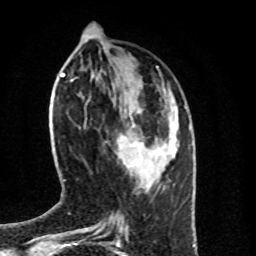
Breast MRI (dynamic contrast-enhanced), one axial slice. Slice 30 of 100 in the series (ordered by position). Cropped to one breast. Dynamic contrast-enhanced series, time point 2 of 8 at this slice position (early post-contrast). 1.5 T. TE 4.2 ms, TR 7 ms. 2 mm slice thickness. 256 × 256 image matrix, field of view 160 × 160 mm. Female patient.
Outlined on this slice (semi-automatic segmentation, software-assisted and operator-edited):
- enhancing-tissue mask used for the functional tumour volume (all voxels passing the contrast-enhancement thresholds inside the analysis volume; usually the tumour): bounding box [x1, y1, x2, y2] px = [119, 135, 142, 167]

==

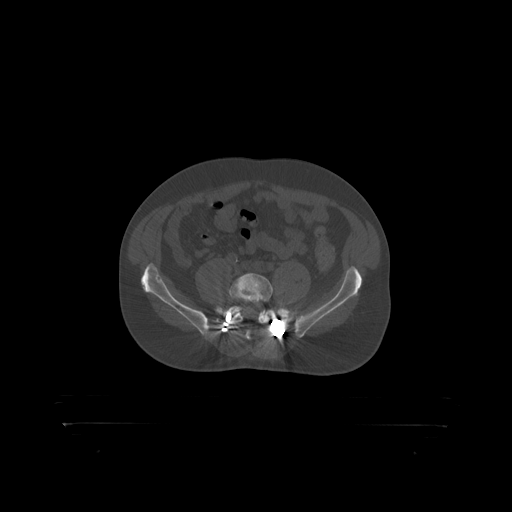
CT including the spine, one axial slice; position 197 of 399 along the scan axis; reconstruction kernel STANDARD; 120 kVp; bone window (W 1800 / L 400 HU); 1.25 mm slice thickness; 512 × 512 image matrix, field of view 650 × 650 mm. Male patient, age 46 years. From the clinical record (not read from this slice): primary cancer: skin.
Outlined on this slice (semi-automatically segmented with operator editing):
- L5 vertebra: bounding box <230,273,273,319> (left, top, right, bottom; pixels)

Problem -
Working through the records, copy each line in which the word "this" appears.

Reply -
Breast MRI (dynamic contrast-enhanced), one axial slice. Slice 30 of 100 in the series (ordered by position). Cropped to one breast. Dynamic contrast-enhanced series, time point 2 of 8 at this slice position (early post-contrast). 1.5 T. TE 4.2 ms, TR 7 ms. 2 mm slice thickness. 256 × 256 image matrix, field of view 160 × 160 mm. Female patient.
Outlined on this slice (semi-automatic segmentation, software-assisted and operator-edited):
CT including the spine, one axial slice; position 197 of 399 along the scan axis; reconstruction kernel STANDARD; 120 kVp; bone window (W 1800 / L 400 HU); 1.25 mm slice thickness; 512 × 512 image matrix, field of view 650 × 650 mm. Male patient, age 46 years. From the clinical record (not read from this slice): primary cancer: skin.
Outlined on this slice (semi-automatically segmented with operator editing):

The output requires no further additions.